Thoughts on Security Best Practices for Cosmos & IRISnet
From HashQuark and SlowMist
We’ve been working jointly to develop the solution to secure Cosmos & IRISnet validation nodes and their smooth deployments, and here are some main security issues we are trying to address:
DDoS attacks to Validator node
Intrusion attacks to Validator node
Software/hardware shutdown concerning Validator node
Leakage of the Validator node private key
The Recommended Architecture
Recommendations to Address DDoS Attacks
The Validator node shall be deployed to the internal network, and the Sentry node can be used to synchronize the blocks and verify transactions. Deploy a same Validator node as a backup for hot standby, and this backup node will be activated once the master Validator node fails. Plus, the Sentry node shall be run via VPN in case that the Sentry node won’t be generating blocks once being attacked or intruded.

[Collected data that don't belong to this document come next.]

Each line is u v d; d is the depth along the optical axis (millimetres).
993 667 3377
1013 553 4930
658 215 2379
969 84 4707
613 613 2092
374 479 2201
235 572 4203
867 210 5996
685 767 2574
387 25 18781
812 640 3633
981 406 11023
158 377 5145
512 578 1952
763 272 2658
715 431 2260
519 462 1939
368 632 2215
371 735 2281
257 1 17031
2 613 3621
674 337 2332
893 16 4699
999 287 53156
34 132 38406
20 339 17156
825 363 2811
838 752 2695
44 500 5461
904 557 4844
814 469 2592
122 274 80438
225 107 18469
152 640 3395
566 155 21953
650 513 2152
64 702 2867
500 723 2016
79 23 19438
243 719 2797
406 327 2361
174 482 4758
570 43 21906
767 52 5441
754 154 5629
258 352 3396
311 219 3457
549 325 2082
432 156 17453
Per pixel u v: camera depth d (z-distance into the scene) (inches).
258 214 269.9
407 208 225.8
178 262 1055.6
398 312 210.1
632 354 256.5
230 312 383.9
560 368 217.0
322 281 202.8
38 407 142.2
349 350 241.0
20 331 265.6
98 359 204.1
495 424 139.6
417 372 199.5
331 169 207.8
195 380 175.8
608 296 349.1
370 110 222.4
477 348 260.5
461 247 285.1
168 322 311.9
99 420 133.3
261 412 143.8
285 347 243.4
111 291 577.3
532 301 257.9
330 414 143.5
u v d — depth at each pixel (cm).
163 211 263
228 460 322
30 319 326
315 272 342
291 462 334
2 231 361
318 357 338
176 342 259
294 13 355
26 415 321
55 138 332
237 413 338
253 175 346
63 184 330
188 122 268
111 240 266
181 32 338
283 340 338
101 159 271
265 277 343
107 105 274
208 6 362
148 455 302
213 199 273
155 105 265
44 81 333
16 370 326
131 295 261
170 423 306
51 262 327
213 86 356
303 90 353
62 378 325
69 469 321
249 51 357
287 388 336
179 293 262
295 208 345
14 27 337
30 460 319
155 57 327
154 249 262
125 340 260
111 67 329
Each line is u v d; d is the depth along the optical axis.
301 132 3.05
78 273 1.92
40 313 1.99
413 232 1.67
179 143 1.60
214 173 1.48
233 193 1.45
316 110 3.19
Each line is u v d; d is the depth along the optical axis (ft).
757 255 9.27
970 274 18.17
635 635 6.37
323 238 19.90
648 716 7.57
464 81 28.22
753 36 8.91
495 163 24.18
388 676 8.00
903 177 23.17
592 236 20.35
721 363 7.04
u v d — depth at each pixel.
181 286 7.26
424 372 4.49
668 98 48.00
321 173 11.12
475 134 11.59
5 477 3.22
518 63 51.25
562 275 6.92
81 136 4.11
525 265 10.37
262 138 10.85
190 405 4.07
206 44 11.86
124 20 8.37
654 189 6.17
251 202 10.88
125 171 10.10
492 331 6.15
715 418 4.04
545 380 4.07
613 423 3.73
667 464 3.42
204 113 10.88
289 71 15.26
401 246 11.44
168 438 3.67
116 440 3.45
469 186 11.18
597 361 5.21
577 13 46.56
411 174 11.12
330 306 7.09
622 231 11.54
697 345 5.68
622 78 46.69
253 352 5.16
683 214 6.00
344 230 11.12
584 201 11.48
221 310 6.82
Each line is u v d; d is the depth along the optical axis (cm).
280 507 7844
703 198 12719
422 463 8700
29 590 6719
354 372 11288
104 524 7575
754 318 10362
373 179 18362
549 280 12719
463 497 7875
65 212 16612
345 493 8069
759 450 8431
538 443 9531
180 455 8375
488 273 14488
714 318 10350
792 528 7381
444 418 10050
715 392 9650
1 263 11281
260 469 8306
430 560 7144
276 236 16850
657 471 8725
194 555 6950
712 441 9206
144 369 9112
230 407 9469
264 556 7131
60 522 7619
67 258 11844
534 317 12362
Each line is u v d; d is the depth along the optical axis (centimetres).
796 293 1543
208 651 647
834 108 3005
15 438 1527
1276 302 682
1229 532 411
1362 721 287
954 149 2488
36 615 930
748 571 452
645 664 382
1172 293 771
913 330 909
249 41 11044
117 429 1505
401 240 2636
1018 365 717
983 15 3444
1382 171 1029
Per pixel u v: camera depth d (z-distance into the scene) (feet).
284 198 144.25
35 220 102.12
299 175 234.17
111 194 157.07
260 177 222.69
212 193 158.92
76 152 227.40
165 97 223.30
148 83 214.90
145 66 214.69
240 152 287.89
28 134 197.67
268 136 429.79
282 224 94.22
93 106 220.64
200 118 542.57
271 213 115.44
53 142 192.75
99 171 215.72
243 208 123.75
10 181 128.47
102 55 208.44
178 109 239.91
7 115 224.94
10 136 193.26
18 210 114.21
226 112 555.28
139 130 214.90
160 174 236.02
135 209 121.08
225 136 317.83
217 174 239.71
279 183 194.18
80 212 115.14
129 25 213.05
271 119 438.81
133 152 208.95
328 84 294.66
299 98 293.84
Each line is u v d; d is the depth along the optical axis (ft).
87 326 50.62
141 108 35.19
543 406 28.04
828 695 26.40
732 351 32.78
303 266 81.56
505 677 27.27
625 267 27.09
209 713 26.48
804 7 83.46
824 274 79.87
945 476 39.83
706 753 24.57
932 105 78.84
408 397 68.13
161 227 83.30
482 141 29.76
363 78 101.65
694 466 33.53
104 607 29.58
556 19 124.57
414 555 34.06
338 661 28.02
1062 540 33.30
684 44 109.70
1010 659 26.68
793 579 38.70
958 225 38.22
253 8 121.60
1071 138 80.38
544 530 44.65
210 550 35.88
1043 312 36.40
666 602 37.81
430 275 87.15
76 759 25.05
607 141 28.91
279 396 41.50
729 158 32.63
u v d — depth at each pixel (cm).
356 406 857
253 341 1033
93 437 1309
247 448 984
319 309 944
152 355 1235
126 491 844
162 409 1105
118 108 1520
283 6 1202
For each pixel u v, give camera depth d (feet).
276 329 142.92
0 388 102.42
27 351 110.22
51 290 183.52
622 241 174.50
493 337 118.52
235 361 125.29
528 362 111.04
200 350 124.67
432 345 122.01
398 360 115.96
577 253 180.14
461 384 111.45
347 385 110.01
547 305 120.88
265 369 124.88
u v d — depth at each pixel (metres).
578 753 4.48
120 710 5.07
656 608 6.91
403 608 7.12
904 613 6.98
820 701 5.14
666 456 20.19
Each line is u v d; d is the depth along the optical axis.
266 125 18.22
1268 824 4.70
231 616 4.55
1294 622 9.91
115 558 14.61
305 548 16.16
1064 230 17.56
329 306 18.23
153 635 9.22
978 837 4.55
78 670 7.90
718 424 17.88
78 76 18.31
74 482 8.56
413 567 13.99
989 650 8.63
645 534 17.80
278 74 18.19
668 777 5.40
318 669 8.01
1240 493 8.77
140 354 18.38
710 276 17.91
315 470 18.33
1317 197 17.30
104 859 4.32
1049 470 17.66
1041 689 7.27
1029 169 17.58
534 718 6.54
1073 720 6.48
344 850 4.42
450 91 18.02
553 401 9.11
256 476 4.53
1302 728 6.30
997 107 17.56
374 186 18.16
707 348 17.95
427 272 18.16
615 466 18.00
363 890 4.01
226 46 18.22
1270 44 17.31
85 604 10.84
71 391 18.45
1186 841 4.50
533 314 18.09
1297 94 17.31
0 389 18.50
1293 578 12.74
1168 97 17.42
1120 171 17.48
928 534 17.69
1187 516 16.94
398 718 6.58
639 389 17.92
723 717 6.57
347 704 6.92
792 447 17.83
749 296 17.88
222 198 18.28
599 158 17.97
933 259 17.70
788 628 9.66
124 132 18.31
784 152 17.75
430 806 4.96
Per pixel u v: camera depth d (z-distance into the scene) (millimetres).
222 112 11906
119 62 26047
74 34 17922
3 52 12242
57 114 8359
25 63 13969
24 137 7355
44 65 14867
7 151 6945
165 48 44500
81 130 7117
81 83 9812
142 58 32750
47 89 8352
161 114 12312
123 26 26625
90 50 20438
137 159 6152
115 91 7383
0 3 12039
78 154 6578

A node log monitoring platform shall be in place for collection, analysis and visualization.
To keep track of the key parameters of all node servers including CPU load, disk I/O, network I/O, and the process number.
To keep track of
- Consensus height
- Consensus validators power
- Consensus rounds
- Consensus missing validators
Good Practices to Keep Nodes against Intrusions
Make sure the host is deployed with single service, and start the node-related process alone. Avoid using the host for multiple purposes.
Prevent the private Sentry from being scanned or located through the entire network, and modify the synchronization port 26656 (same for RPC port) to the maximum number of ports 80, 443 or 22 on the entire network. Thus attackers may find it much more costly to locate the private Sentry.
Disable other non-relevant service ports, open the required ones only, and execute strict security rules on AWS or Google Cloud. (This is required for both the cloud server and the operating system firewall)
Change the default 22 port of SSH. Configure SSH to allow login with the encrypted key only, disable login with password, and ensure the SSH port is only accessible to our operation and maintenance IP.
If there is sufficient budget, it is also recommended that excellent HIDS shall be deployed — the open-source OSSEC practices can also be referred to — to respond to server intrusion in a timely manner.
How to Avoid Software/Hardware Unexpected Shutdowns
An off-site server room is required for the purpose of remote disaster recovery.
Standby redundancy is needed for power supply at the server room.
Standby redundancy is needed for key hardware with high losses.
Safeguard of Private Keys
Security of the private key is of the greatest importance, and it is thus advised that the private key shall be run by the hardware.
- Protection of the Validator Key
The private key is used for consensus signature, and any leakage may lead to double signing. We recommend KMS, which is in the Alpha phase now. It is developed by Tendermint official and has the following advantages:
- It offers highly efficient and trustworthy access to the Validator Key
- It ensures the protection of double signing
- It ensures the security of the private key even if the Validator node has been hacked.
2. Protection of the Account Key
The Account Key is of the greatest significance. It is used to
- Vote for the consensus proposal
- Submit a new consensus proposal
- Perform all assets-related practice
We advise using Ledger Nano S officially recommended by Cosmos to protect the Account Key.
The switch from the Master Validator node to the backup Validator node still relies on human judgment, and misjudgments may lead to double signing.
Auto-bonding and auto-manage proposals are not supported by Ledger Nano S.
With very few Sentry nodes connected, they are prone to hijacks, and thereby preventing the Validator node from performing consensus.
A delegate practice instead of auto-bonding is permitted to assign the reward address to the cold wallet.
max_num_outbound_peers =number of the configured Sentry
persistent_peers = Sentry node IP address
pex = false (About PEX mode)
Turn off RPC port
Turn off RPC port
persistent_peers = Validator node IP address
A private Sentry is needed so that the Validator affords to generate blocks even if the denial of service arises due to the heavy public Sentry traffic.
3. Non-root boot gaiad
It is advised that a common user account shall be created to start the gaiad process once the compilation is completed. A non-root boot is recommended to reduce the risks.
4. Scripts deployment for block monitoring
To ensure alerts sent and the standby server automatically switched to once the Validator node is found to have stopped generating blocks.